Иван Павлович повесил мешок на гвоздь у двери, пробрался к столу и стоя с удовольствием выпил кружку густого молока. Потом снял свой брезентовый плащ, постелил; сел, согнувшись, стащил сапоги; лег, с наслаждением вытянул ноги; полежал минуту и лишь после этого накрылся пиджаком.

— Спитеэ, — сказал хозяин, зевая, и полез на печь.


* * *

Днем весь туман сволокло за реку. Правый берег, где стояла деревенька, обнажился, солнце четко выписало на нем каждую мелочь. И на голом холме за домами встали четыре покосившихся креста.

Но за рекой туман еще долго откатывался в тундру, неохотно редел. За полдень северный ветер совсем его иссушил. И тогда обнаружилась даль, отчеркнутая фиолетовым камнем Полярного Урала. По камню — белые прожилки снежников и черные тени от вершин. И ярко-зеленая равнина расхлестнулась.

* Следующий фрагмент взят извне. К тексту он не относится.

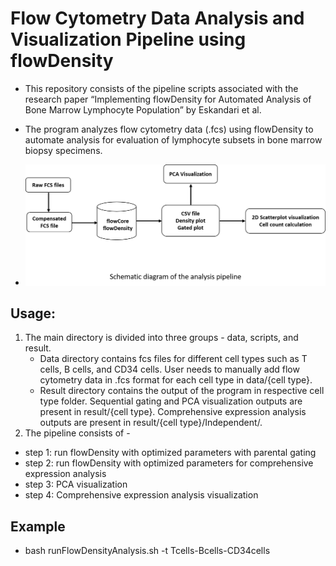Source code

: # Flow Cytometry Data Analysis and Visualization Pipeline using flowDensity
* This repository consists of the pipeline scripts associated with the research paper “Implementing flowDensity for Automated Analysis of Bone Marrow Lymphocyte Population” by Eskandari et al.
* The program analyzes flow cytometry data (.fcs) using flowDensity to automate analysis for evaluation of lymphocyte subsets in bone marrow biopsy specimens.

* ![Screenshot](workflow.png)

## Usage:
1. The main directory is divided into three groups - data, scripts, and result.
   * Data directory contains fcs files for different cell types such as T cells, B cells, and CD34 cells.
   User needs to manually add flow cytometry data in .fcs format for each cell type in data/{cell type}.
   * Result directory contains the output of the program in respective cell type folder.
    Sequential gating and PCA visualization outputs are present in result/{cell type}.
    Comprehensive expression analysis outputs are present in result/{cell type}/Independent/.
2. The pipeline consists of -
  * step 1: run flowDensity with optimized parameters with parental gating
  * step 2: run flowDensity with optimized parameters for comprehensive expression analysis
  * step 3: PCA visualization
  * step 4: Comprehensive expression analysis visualization

## Example
  * bash runFlowDensityAnalysis.sh -t Tcells-Bcells-CD34cells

Иван Павлович стоял у крестов и смотрел за реку. Всякий раз, приезжая в деревеньку, он приходил сюда и подолгу стоял у могил, почти сравнявшихся с землей и заросших стелющейся березкой. Зеленовато-серый лишайник плотно охватил кресты.

Прошло столько лет, а Иван Павлович не научился спокойно смотреть на них. Он помнил их свежеоструганными, неожиданно появившимися на могилах. Помнил посеревшими, покосившимися из-за таяния вечной мерзлоты, нарушенной людьми. И вот они обросли мохнатым пером лишайника, подгнили, потрескались. С одного зимним ветром сорвало доски кровли, по северному обычаю протянутой от вершины к концам перекладины.

Иван Павлович всегда заставлял себя думать только о крестах, но это никогда ему не удавалось. И когда он чувствовал, что воспоминания прорываются независимо от его желания, садился на могилу, закрывал лицо ладонями и сидел так, пока прошлое само не ослабевало и не отпускало его.


...У того чу́ма.

— Хальмермя![10] — по-ненецки сказал Савельев.

Проводник-зырянин Костя застыл на нартах. В серых глазах ужас. Он хотел гнать упряжку прочь, хотя видел, что ветер дует с их стороны к чуму. Страх был слишком велик. Он хотел спасти оленей.